The 0.6x zoom ultrawide unit, on the other hand, needs some work. Images looked rather soft in this mode, with some washed-out colours. Likewise, if you use the digital zoom to go past the 3x optical zoom threshold, there’s not a lot to like, either, with a major loss in detail at higher magnifications. The Samsung Galaxy S23 Ultra does a much better job with its ‘Space Zoom’ implementation.
Night-mode pictures are great, however. Capturing test shots side by side with the Pixel Fold, there really wasn’t all that much to differentiate the two, with the Samsung providing some effectively well-lit images with plenty of sharpness.
I also liked the Z Fold 5’s blurred-background portrait images. There was a good amount of detail in my subject’s facial features, with clear and crisp separation between the foreground and background. Note, however, that the under-display selfie camera on the inside screen doesn’t support this mode.
As for video, the Galaxy Z Fold 5 is capable of recording at 8K footage at 30fps, which isn’t stabilised. Your best bet, however, is to drop the resolution to 4K and enable 60fps for the smoothest-looking footage, and it’s here the Z Fold 5 really excels. Video is crisp, detailed and practically judder free.
Samsung Galaxy Z Fold 5 review: Verdict
I’m not keen on the £100 price increase – £1,749 is an awful lot of money for a phone – but if you’re blessed with the funds and you’re a fan of the folding phone/tablet form factor, there isn’t anything better than the Galaxy Z Fold 5 right now.

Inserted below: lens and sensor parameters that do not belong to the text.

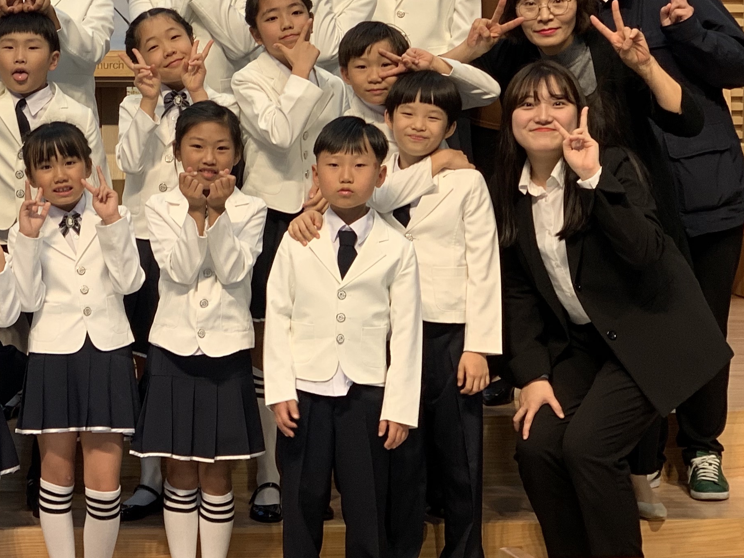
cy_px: 84
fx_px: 2472
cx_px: 28
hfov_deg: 16.8
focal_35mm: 115
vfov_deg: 12.8
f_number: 2.4
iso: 40
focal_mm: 6
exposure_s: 1/120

With a lovely folding design, a handful of useful software features,blistering performance and staggering stamina, the Z Fold 5 once more elevates itself above everything else on the market. However, that once insurmountable margin is starting to close, and with stiff competition and an increasing number of rivals appearing at more competitive prices, we might not be recommending it for much longer.